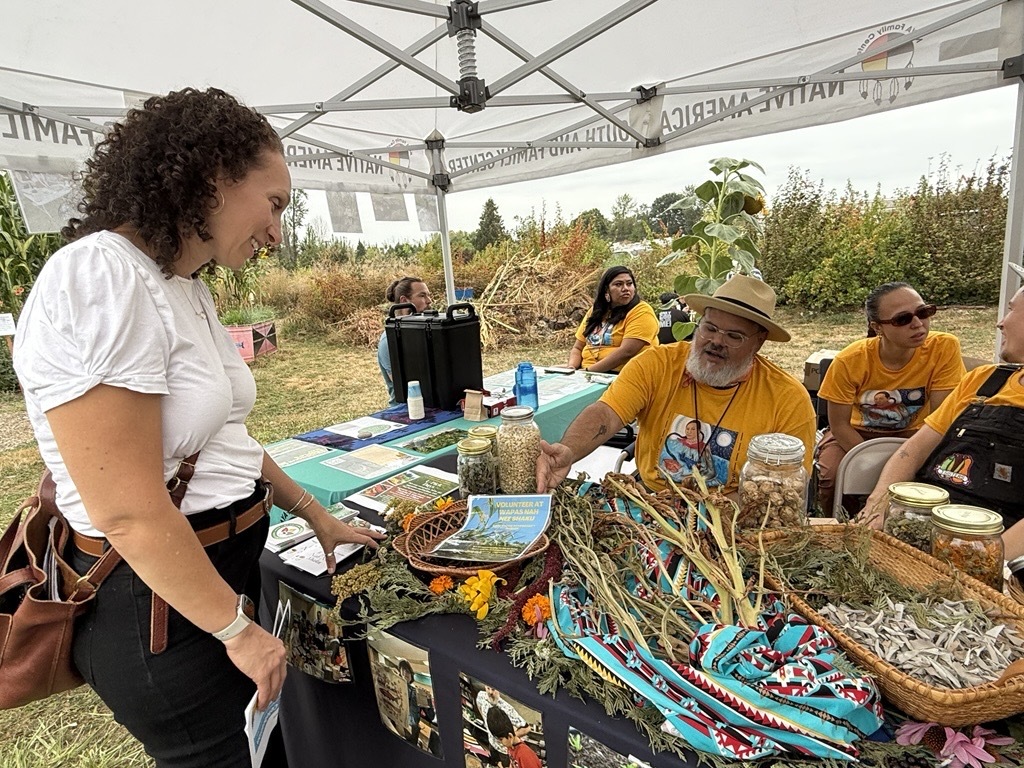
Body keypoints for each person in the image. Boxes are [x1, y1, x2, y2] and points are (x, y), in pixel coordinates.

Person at [12, 87, 385, 768]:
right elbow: (126, 510)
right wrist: (236, 628)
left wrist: (314, 514)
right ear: (212, 179)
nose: (277, 232)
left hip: (214, 582)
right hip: (163, 610)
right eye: (273, 203)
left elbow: (226, 440)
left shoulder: (183, 285)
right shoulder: (102, 277)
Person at [538, 273, 816, 495]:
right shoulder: (657, 364)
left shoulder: (787, 399)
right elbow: (606, 413)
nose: (716, 341)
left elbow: (784, 486)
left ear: (759, 342)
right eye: (709, 328)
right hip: (653, 504)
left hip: (733, 519)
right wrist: (569, 451)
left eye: (734, 336)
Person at [859, 269, 1024, 559]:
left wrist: (985, 565)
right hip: (919, 527)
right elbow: (914, 450)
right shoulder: (985, 380)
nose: (1000, 322)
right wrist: (878, 504)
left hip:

▶ _THE TASK_
Give back exactly the lines above starting at the line where "right ear: (212, 179)" appears and ending at the line where "nose: (716, 341)" appears, both included, with no other lines.

▶ _TASK RESULT_
right ear: (212, 179)
nose: (277, 232)
left hip: (214, 582)
right hip: (163, 610)
right eye: (273, 203)
left elbow: (226, 440)
left shoulder: (183, 285)
right shoulder: (102, 277)
Person at [538, 273, 816, 495]:
right shoulder: (657, 364)
left shoulder: (787, 399)
right elbow: (606, 413)
nose: (716, 341)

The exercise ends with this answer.